Baca berita dengan sedikit iklan, klik di sini

Internasional

Qais Memutuskan Turun ke Jalan

Ribuan anak muda berunjuk rasa memprotes korupsi dan sistem sektarian pemerintah Irak. Dibidik para penembak jitu.

12 Oktober 2019 | 00.00 WIB

Image of Tempo
Perbesar

Baca berita dengan sedikit iklan, klik di sini

RANIA Alani tidak dapat tidur nyenyak. Sejak pemerintah Irak membatasi akses Internet dan media sosial untuk meredam demonstrasi yang sempat meluas sejak dua pekan lalu, perempuan 29 tahun itu sulit mengetahui kabar keluarganya di Bagdad. Ibunya, Iman al-Taee, hanya tinggal berdua dengan neneknya yang telah sepuh di ibu kota Irak itu. “Ibu saya terlalu takut untuk meninggalkan Bagdad,” kata Alani kepada Tempo, Selasa, 8 Oktober lalu.

Dari kediamannya di Auckland, Selandia Baru, yang terpaut jarak lebih dari 15 ribu kilometer, tidak mudah bagi Alani untuk mengetahui kondisi ibunya dan sepupunya, Yousef al-Taee, yang menjadi dokter di sebuah rumah sakit di Bagdad. “Saya selalu khawatir dan mencoba mengontak mereka setiap hari. Tapi, tanpa jaringan Internet, saya harus membayar jauh lebih mahal untuk bisa menghubungi mereka lewat telepon,” Alani berujar.

Serentetan unjuk rasa anti-pemerintah mengguncang Bagdad dan kota-kota lain berpenduduk mayoritas Syiah di Irak selatan sejak awal Oktober lalu. Ribuan demonstran, yang sebagian besar lelaki dan kaum muda, membanjiri jalanan dan menuntut mundur Perdana Menteri Adil Abdul Mahdi, yang baru berkuasa setahun.
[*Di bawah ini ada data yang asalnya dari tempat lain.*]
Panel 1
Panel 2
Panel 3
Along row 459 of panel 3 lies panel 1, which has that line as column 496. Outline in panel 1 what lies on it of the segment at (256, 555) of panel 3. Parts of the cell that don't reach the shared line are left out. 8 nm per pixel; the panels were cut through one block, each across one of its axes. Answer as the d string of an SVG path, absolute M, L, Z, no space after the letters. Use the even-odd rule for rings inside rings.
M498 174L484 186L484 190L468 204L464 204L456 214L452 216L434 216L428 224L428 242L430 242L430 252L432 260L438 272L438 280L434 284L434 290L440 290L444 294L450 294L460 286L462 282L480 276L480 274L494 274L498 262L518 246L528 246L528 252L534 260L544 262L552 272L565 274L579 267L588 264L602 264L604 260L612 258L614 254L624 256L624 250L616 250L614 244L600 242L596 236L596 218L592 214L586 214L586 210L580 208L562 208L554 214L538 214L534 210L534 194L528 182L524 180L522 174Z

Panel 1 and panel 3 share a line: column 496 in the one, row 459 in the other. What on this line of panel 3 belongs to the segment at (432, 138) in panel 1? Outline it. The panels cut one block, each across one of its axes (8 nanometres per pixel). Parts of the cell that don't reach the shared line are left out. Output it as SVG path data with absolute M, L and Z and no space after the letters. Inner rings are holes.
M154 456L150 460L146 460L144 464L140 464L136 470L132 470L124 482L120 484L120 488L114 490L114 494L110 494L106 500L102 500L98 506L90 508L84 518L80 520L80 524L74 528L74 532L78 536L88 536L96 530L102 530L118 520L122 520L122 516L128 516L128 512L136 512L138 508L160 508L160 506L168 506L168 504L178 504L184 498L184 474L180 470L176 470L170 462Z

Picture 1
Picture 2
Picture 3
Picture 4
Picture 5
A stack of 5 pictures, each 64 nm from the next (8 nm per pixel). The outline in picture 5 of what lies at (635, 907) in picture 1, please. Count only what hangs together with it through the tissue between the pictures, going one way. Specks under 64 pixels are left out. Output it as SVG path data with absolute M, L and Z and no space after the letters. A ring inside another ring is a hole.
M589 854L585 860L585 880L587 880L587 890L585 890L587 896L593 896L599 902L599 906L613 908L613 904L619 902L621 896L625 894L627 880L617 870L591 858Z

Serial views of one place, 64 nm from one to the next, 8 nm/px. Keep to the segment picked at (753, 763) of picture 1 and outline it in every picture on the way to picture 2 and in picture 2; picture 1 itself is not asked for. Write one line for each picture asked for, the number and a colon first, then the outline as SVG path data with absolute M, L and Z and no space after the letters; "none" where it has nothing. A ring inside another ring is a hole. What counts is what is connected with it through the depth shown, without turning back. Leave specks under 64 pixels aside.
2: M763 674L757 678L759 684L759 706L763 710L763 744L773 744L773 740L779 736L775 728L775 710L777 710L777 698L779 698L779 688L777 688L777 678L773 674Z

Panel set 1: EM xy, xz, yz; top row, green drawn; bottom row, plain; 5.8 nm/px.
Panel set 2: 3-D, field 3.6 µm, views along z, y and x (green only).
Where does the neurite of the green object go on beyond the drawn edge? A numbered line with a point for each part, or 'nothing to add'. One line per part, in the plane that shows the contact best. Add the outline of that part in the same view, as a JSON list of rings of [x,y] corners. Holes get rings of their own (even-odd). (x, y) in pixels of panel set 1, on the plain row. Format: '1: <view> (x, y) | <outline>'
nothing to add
Mereka memprotes maraknya korupsi, tingginya tingkat pengangguran, dan buruknya pelayanan publik.

Di Kota Nasiriyah, Provinsi Dhi Qar, 346 kilometer di selatan Bagdad, Emad bersama ratusan pemuda lain berdemonstrasi dengan mengerumuni kantor gubernur, Selasa malam, 1 Oktober lalu. Mereka meneriakkan slogan-slogan anti-pemerintah. Aparat keamanan membubarkan unjuk rasa damai itu dan menahan 26 orang, termasuk Emad, yang mengikuti protes lantaran merasa frustrasi akibat lama menganggur. “Polisi memukuli kami,” ucap pria 26 tahun yang esoknya dibebaskan itu.

Pria lain yang juga penganggur, Qais, ikut dalam unjuk rasa tiga hari kemudian. Pria 29 tahun itu tengah berada di luar kantor gubernur saat temannya, Musa’ab, ditembak di bagian dada. “Aparat tiba-tiba menembaki kami,” katanya seperti dikutip Rudaw. Mendengar suara tembakan, Qais dan ratusan demonstran lain berhamburan menyelamatkan diri. “Saya melihat Musa’ab dan empat orang tergeletak di jalan dengan darah berlumuran dari tubuh mereka.”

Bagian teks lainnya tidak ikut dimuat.